Individual psychopaths are untreatable. Nor do we know much about the prevention. The prognosis is not quite as bad in the case or corporate psychopathy. Some are so mortally wounded that sudden death occurs. For some a radical overhaul may be a successful treatment. Jail is simply an isolation word to temporarily prevent the illness from spreading. Prevention is the only approach to a cure. We know the causative virus is greed. An effective serum awaits the day when we succeed (if ever) in separating money from politics. We face the choice of closing our eyes to the very infectious nature of the virus and the plague it has produced, or radically rooting it out by seriously investing our resources in manufacturing that serum.
The government as it is now functioning is not in a position to prepare the services necessary to immunize the public. Each of us is faced with the task of creating our own antibodies by getting closer to an awareness of the extent to which we have been infected and do what is necessary to usher in wiser leaders,
The Executive Branch
We are profoundly ignorant of the etiology and prevention of psychopathy in the individual. This is not so in the case of corporate psychopathy. Deregulation, the money trail to power, and our materialistic concentration all pave the way to unmitigated greed. Legal penalties retard or stop the illness in individual cases of corporate psychopathy but do not get at the root of the problem. In the light of the legislative failure at prevention, our only hope resides in an executive branch that has insight into the scope and nature of the illness and the way both government and our lifestyle has contributed to its existence, Of the three branches of government, the executive can be the most important in initiating a program of prevention. The world knows the price that society has paid for leaders that are poseurs or "strong men". Finding the proper leader who could initiate a genuine effort at prevention is a daunting one. We need a leader who has the courage to look into a magic mirror that reveals all the ways these malignant organisms have worked their way into the avenues of government and into the lives of the citizenry it is there to protect. He or she would have to have the foresight and vision of our Founding Fathers, the honesty of Abe Lincoln and the capacity of a war president like F.D.F in keeping the country united instead of splitting it into two hostile factions.

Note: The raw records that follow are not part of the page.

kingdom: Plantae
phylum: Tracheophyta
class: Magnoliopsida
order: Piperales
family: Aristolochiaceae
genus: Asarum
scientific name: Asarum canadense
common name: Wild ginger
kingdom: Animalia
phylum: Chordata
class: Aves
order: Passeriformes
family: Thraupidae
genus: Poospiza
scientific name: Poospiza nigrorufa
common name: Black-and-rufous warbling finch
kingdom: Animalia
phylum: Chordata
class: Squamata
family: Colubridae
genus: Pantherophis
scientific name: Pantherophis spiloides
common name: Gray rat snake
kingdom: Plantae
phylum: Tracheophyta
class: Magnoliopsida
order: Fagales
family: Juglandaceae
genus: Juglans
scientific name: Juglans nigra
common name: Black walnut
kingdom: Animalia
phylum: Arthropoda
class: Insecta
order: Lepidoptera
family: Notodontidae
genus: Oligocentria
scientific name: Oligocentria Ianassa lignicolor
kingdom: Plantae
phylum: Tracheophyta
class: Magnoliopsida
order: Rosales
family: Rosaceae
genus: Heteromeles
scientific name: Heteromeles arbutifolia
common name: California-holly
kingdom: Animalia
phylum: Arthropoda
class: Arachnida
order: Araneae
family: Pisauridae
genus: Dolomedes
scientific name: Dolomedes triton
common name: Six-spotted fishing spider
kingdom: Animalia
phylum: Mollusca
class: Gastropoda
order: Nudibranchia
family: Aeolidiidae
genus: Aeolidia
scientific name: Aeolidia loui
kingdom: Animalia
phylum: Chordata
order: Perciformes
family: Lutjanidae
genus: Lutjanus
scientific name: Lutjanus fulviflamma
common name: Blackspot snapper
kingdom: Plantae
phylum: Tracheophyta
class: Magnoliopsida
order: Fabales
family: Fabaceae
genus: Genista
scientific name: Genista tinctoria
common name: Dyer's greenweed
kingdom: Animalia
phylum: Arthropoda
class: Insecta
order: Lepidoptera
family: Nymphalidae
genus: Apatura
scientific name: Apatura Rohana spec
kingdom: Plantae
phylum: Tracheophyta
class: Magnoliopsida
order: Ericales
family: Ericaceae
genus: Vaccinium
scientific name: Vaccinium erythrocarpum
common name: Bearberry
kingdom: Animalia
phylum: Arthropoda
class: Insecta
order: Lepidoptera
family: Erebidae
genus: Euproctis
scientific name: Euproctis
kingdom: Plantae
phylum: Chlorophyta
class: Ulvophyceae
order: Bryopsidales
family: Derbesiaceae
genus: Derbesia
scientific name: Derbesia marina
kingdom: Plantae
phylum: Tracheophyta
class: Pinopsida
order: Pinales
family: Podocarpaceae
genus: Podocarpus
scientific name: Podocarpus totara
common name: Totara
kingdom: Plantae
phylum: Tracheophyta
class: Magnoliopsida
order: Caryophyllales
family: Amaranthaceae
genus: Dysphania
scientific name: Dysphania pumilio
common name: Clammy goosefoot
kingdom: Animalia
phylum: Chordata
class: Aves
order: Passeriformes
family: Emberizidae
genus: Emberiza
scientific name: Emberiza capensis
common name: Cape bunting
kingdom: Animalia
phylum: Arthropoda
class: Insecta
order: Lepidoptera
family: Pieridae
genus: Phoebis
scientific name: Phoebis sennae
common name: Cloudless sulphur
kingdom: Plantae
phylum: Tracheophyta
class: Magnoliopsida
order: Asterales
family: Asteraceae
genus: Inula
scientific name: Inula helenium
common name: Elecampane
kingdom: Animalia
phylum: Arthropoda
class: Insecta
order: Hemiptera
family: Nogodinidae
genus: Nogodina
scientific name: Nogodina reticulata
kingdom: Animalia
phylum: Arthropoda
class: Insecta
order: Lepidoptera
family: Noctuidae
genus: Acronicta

Although the virus responsible for corporate psychopathy has been endemic at least since Theodore Roosevelt's time, it has now risen to epidemic proportions. We are dealing with a virus that ravages people and the environment and has caused a palpable degree of moral fallout. Robert Hare, in his book, Without Conscience, refers to this latter change as resulting in a "camouflage society." He cites the role of corporate power as fostering a cultural atmosphere "where egocentricity, lack of concern for others, superficiality, style over substance, being cool, manipulativeness and so forth are tolerated and even valued. Even more important is the reality that the ullman* linkage of corporate psychopathy to political power is a recipe for totalitarianism.
Our country is more divided along party lines than it has been in a long time. If we, the people, can come together in the recognition of this deepening illness in our midst, we can more effectively strive to eliminate it. Instead of a politically divided Supreme Court, we are in need of a Mayo Clinic of last resort. After all, doctors don't work along party lines in their efforts at healing.